[Stored data entries]

+ + + + +

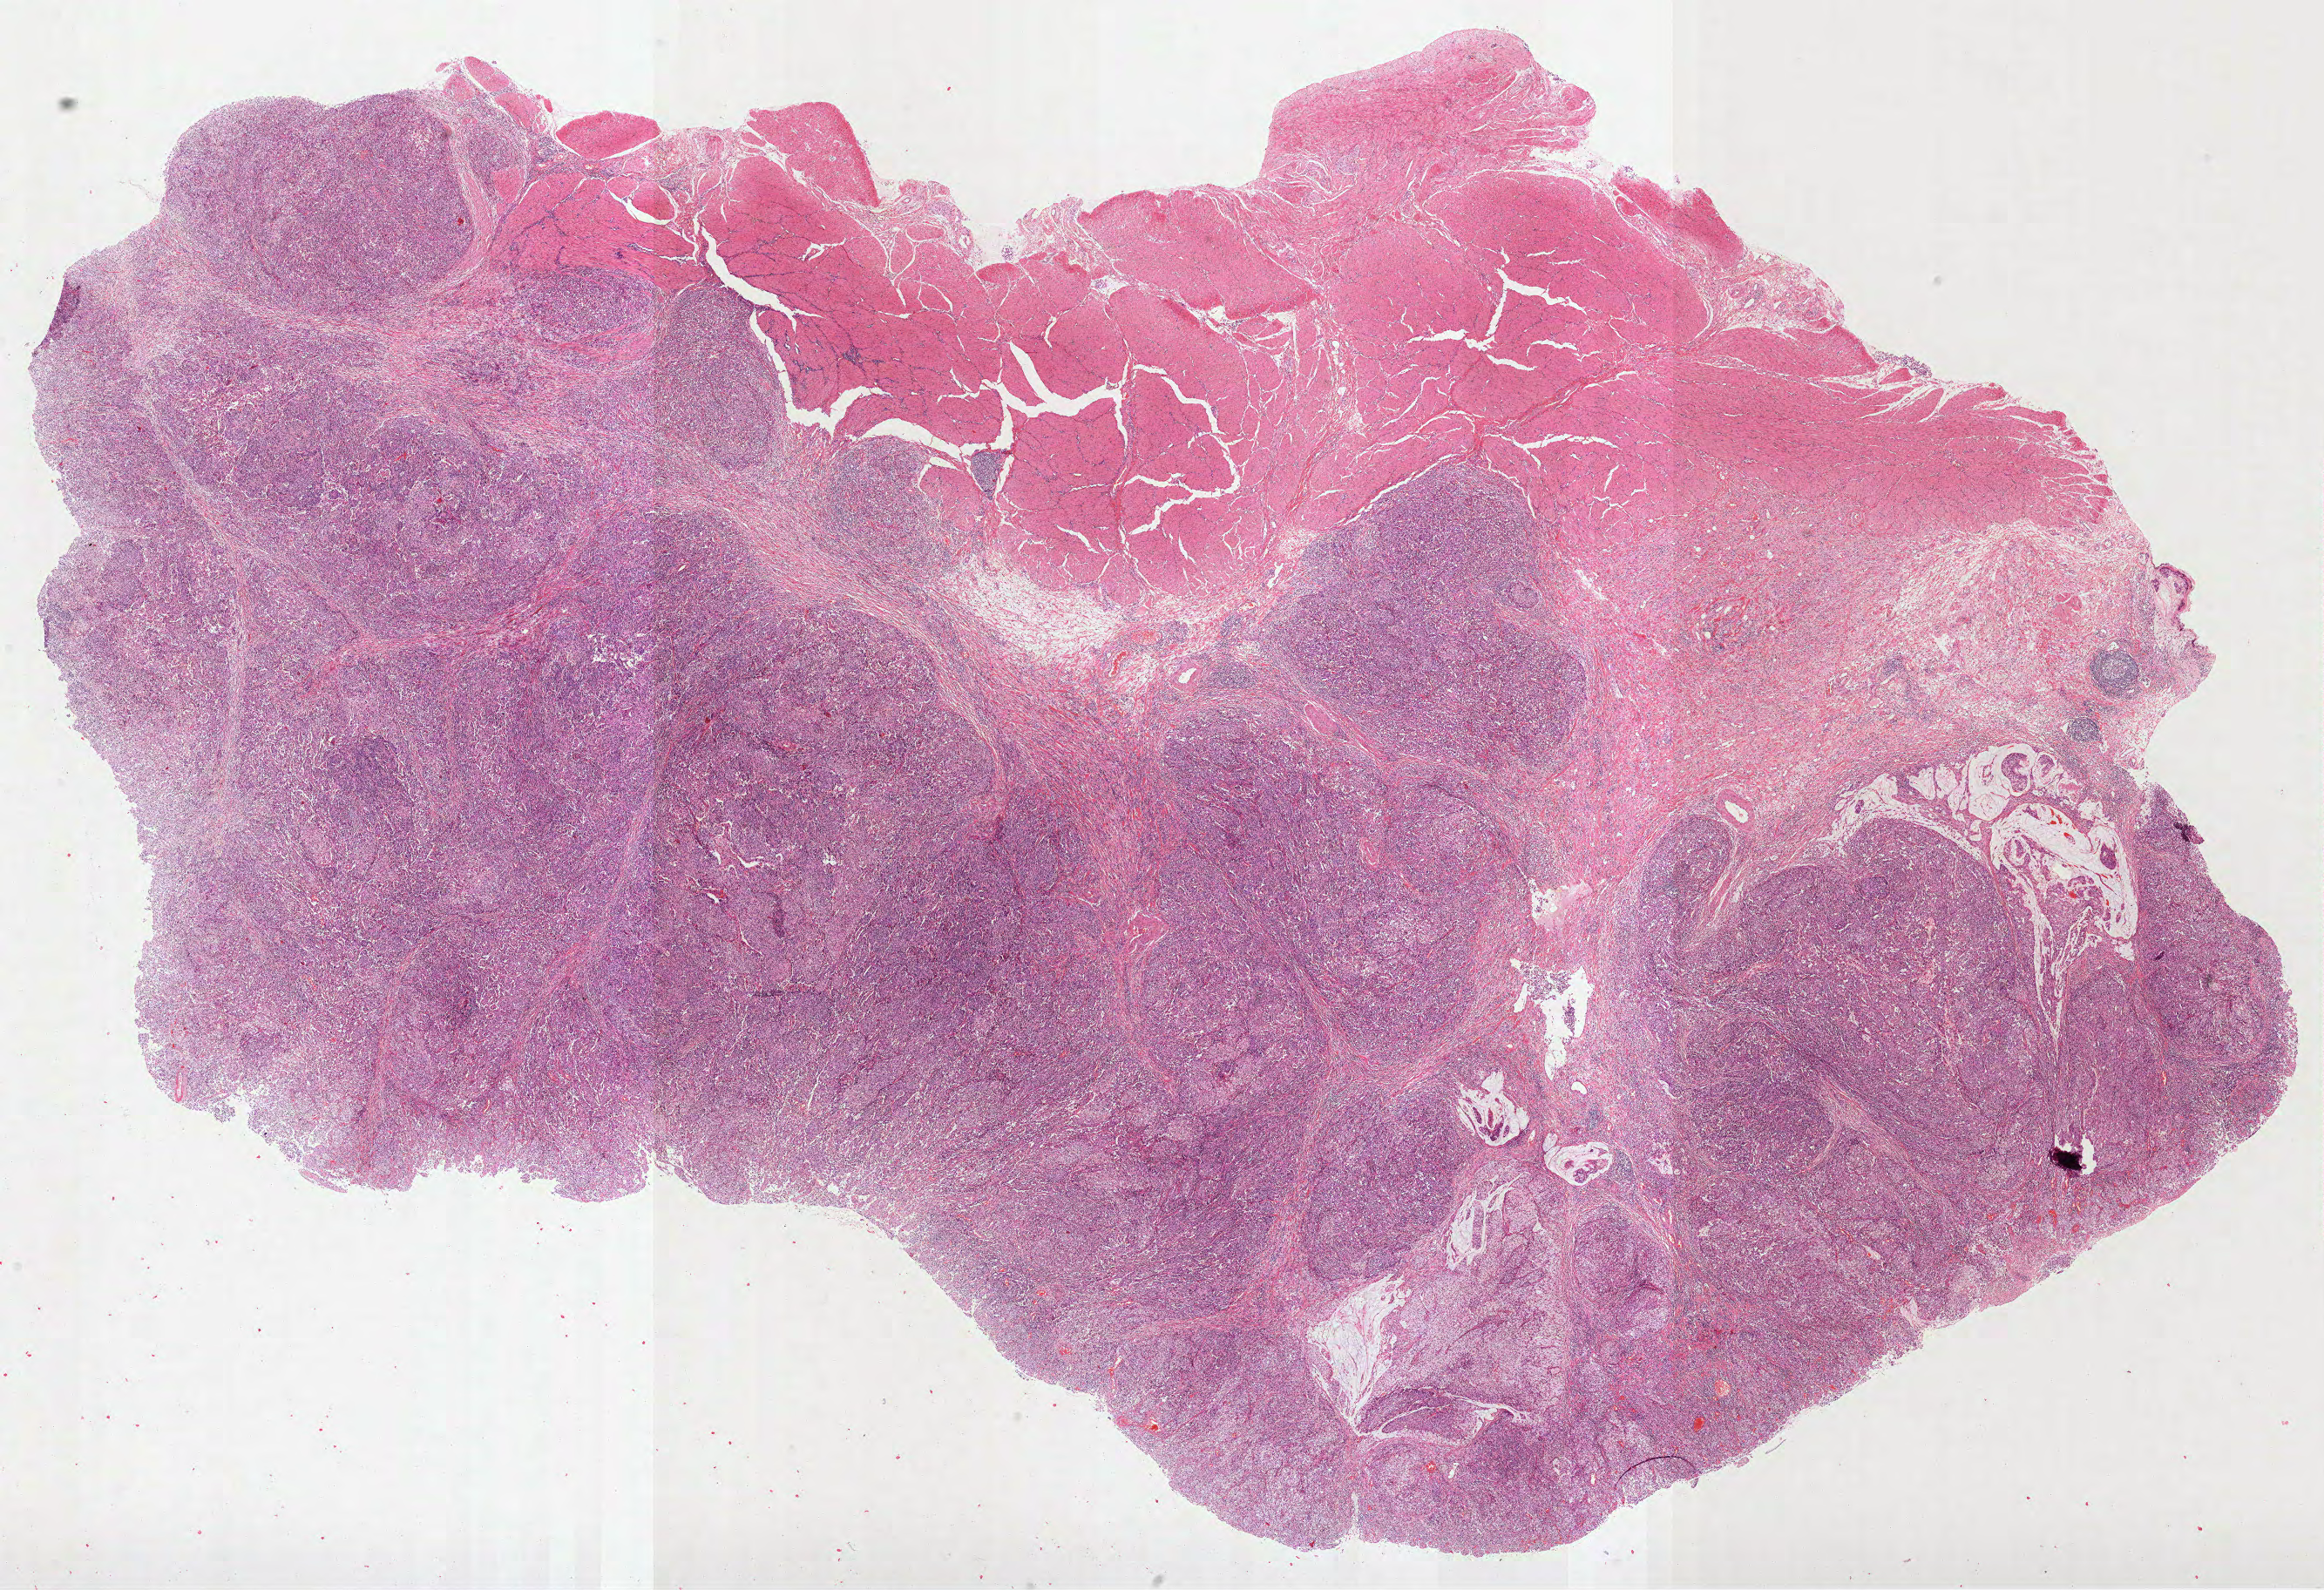
Hematoxylin and eosin (H&E) stained whole-slide image — low-resolution overview of the scanned area, about 21.5 x 14.7 mm, formalin-fixed paraffin-embedded (FFPE) diagnostic section, stomach, primary tumour sample. Patient: female, age at initial diagnosis 84 years. Histologic grade: G3 (poorly differentiated).
Pathologic diagnosis: Adenocarcinoma, NOS (fundus of stomach). AJCC pathologic stage: IB (7th edition). Lymph nodes positive (case pathology): 0 of 15 examined.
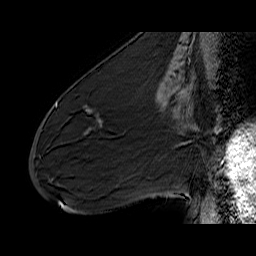
Breast MRI (dynamic contrast-enhanced), one sagittal slice; position 27 of 60 along the scan axis; dynamic contrast-enhanced series, time point 2 of 6 at this slice position (early post-contrast); 1.5 T; TE 6.5 ms, TR 32.9 ms; 4 mm slice thickness; 256 × 256 image matrix, field of view 200 × 200 mm. Female patient. Case-level facts recorded for this patient, not image findings: setting: breast cancer imaged before/during neoadjuvant chemotherapy; receptor status: HER2-positive.
Structures marked on this image (semi-automatic segmentation, software-assisted and operator-edited):
- analysis volume of interest (the breast-tissue region the enhancement analysis was run in; not a lesion): bounding box (x1, y1, x2, y2) in pixels: (72, 88, 133, 137)
- tumour enhancement mask (voxels above the 100 % enhancement threshold inside the analysis volume of interest): (88, 120, 102, 131)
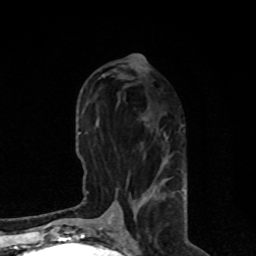
Breast MRI, one axial slice; position 35 of 80 along the scan axis; cropped to one breast; dynamic contrast-enhanced series, time point 2 of 8 at this slice position (early post-contrast); 1.5 T; TE 4.2 ms, TR 7 ms; 256 × 256 image matrix, field of view 170 × 170 mm. Female patient.
Outlined on this slice (semi-automatically segmented with operator editing):
- enhancing-tissue mask used for the functional tumour volume (all voxels passing the contrast-enhancement thresholds inside the analysis volume; usually the tumour): bounding box [x1, y1, x2, y2] px = [106, 136, 184, 224]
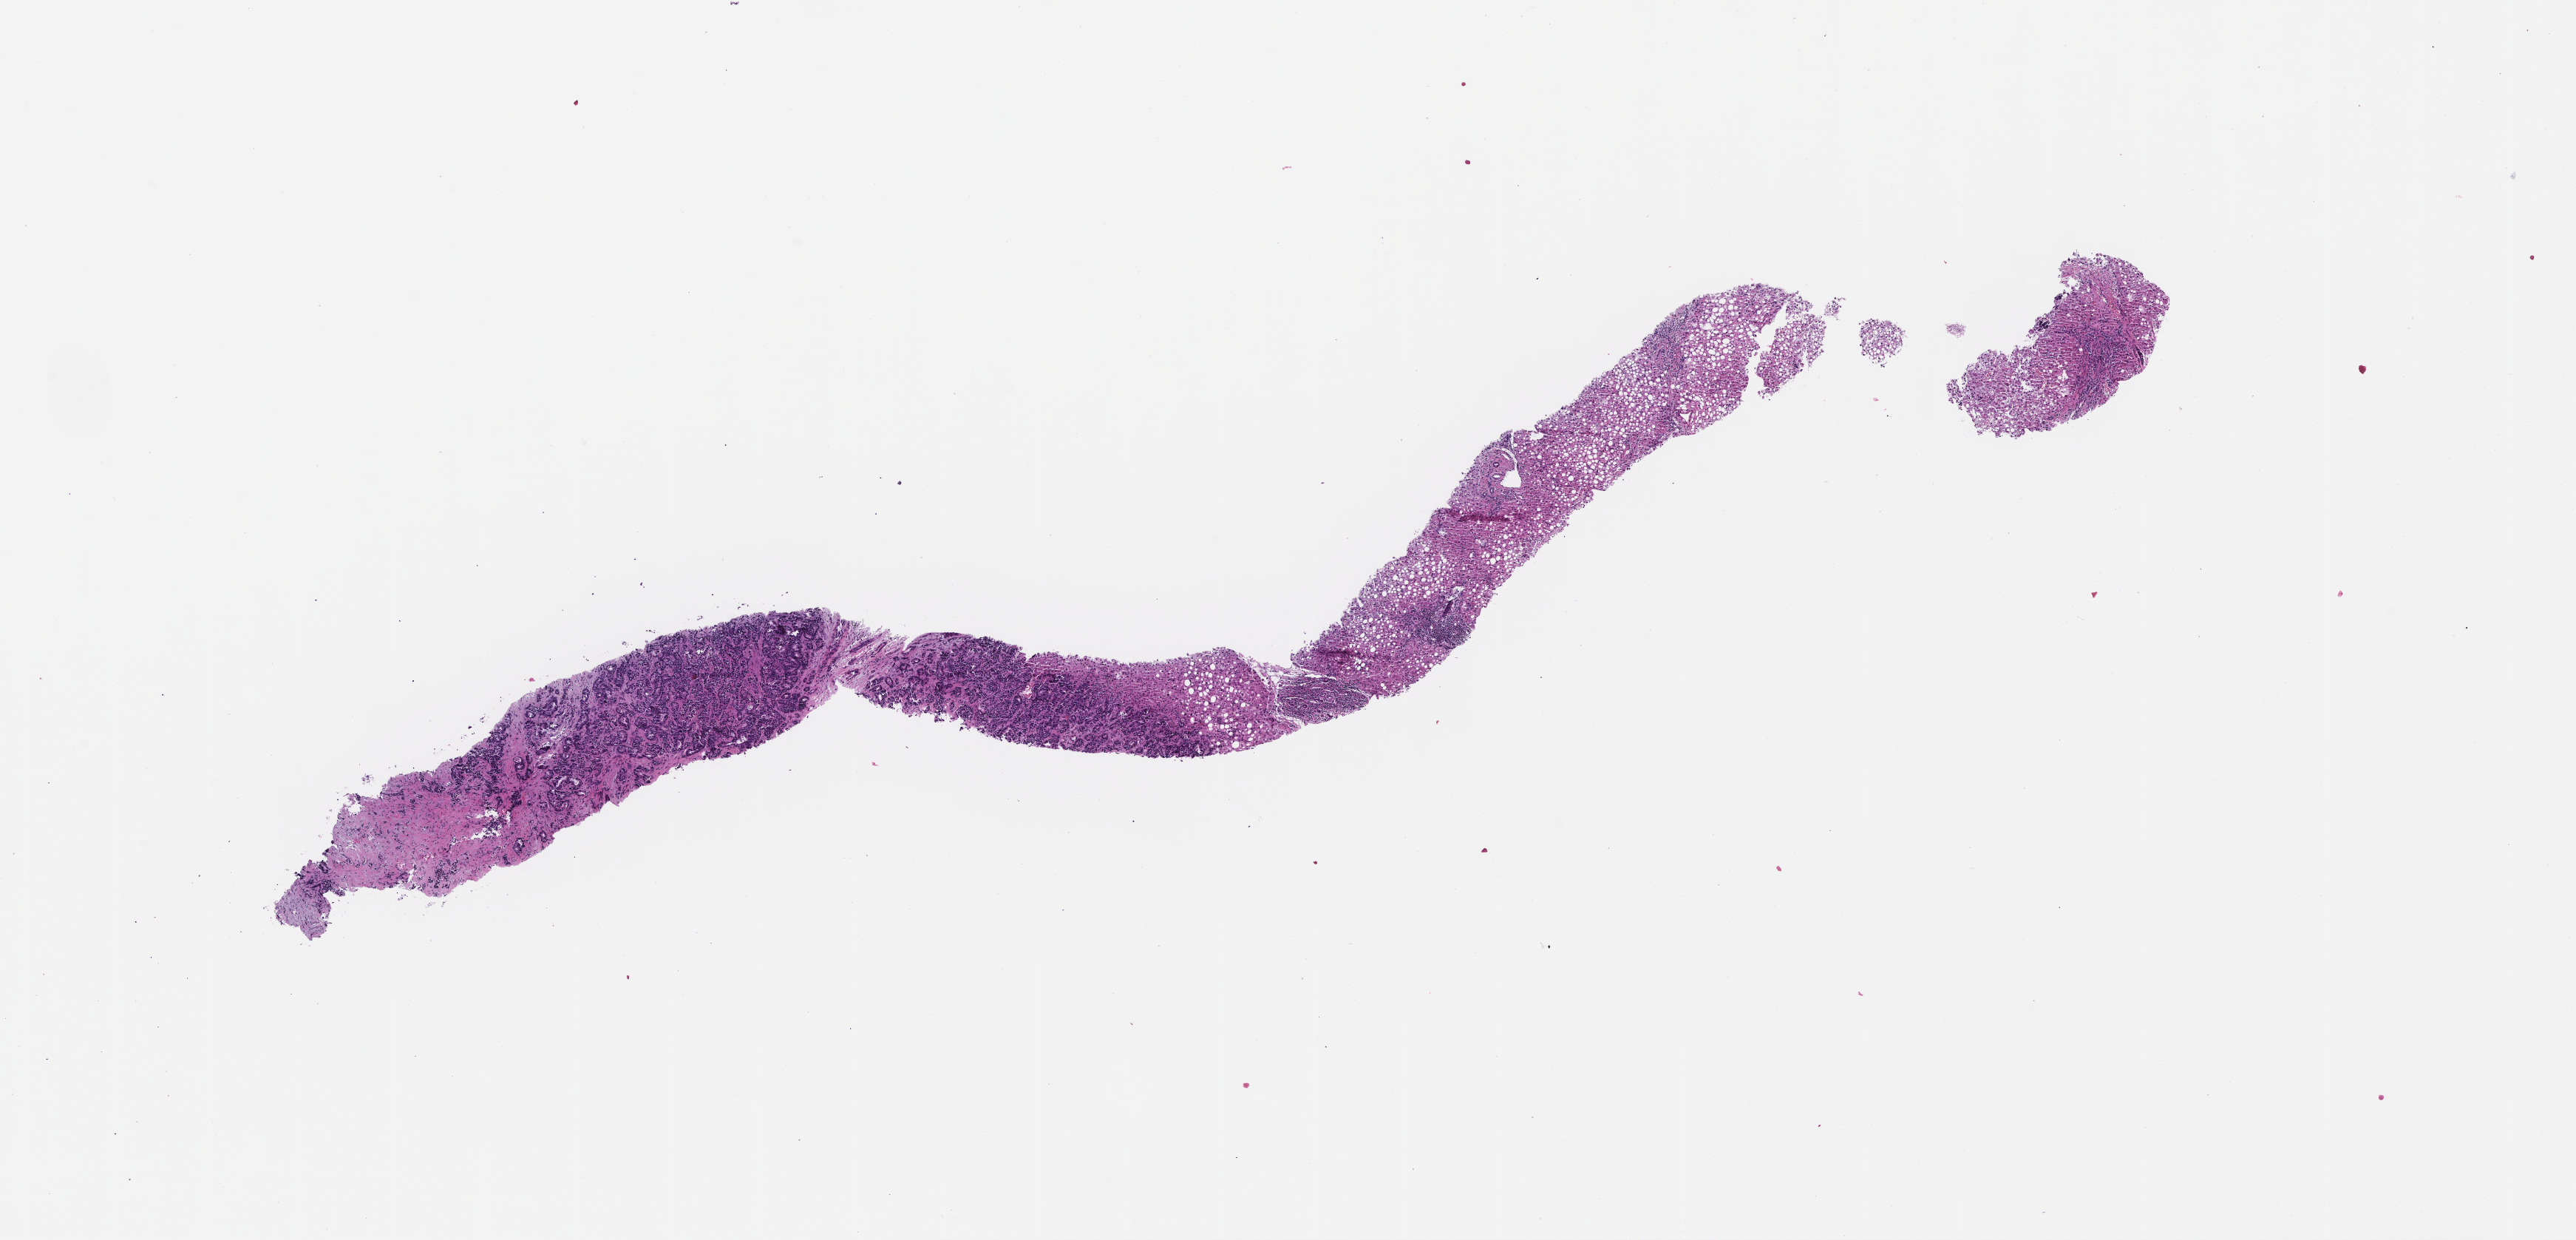
Whole-slide image, hematoxylin and eosin (H&E) stain, a low-resolution overview of the entire scanned area, about 14.1 x 6.8 mm, formalin-fixed, paraffin-embedded (FFPE) tissue, site: colon, specimen time point: collected at baseline (before treatment). Patient sex: female.
This section: primary tumour tissue. Diagnosis: Colorectal Carcinoma.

+ + + + +

The output has to match the data above line for line, except that pictures are dropped.

Hematoxylin and eosin (H&E) stained whole-slide image — low-resolution overview of the scanned area, about 21.5 x 14.7 mm, formalin-fixed paraffin-embedded (FFPE) diagnostic section, stomach, primary tumour sample. Patient: female, age at initial diagnosis 84 years. Histologic grade: G3 (poorly differentiated).
Pathologic diagnosis: Adenocarcinoma, NOS (fundus of stomach). AJCC pathologic stage: IB (7th edition). Lymph nodes positive (case pathology): 0 of 15 examined.
Breast MRI (dynamic contrast-enhanced), one sagittal slice; position 27 of 60 along the scan axis; dynamic contrast-enhanced series, time point 2 of 6 at this slice position (early post-contrast); 1.5 T; TE 6.5 ms, TR 32.9 ms; 4 mm slice thickness; 256 × 256 image matrix, field of view 200 × 200 mm. Female patient. Case-level facts recorded for this patient, not image findings: setting: breast cancer imaged before/during neoadjuvant chemotherapy; receptor status: HER2-positive.
Structures marked on this image (semi-automatic segmentation, software-assisted and operator-edited):
- analysis volume of interest (the breast-tissue region the enhancement analysis was run in; not a lesion): bounding box (x1, y1, x2, y2) in pixels: (72, 88, 133, 137)
- tumour enhancement mask (voxels above the 100 % enhancement threshold inside the analysis volume of interest): (88, 120, 102, 131)
Breast MRI, one axial slice; position 35 of 80 along the scan axis; cropped to one breast; dynamic contrast-enhanced series, time point 2 of 8 at this slice position (early post-contrast); 1.5 T; TE 4.2 ms, TR 7 ms; 256 × 256 image matrix, field of view 170 × 170 mm. Female patient.
Outlined on this slice (semi-automatically segmented with operator editing):
- enhancing-tissue mask used for the functional tumour volume (all voxels passing the contrast-enhancement thresholds inside the analysis volume; usually the tumour): bounding box [x1, y1, x2, y2] px = [106, 136, 184, 224]
Whole-slide image, hematoxylin and eosin (H&E) stain, a low-resolution overview of the entire scanned area, about 14.1 x 6.8 mm, formalin-fixed, paraffin-embedded (FFPE) tissue, site: colon, specimen time point: collected at baseline (before treatment). Patient sex: female.
This section: primary tumour tissue. Diagnosis: Colorectal Carcinoma.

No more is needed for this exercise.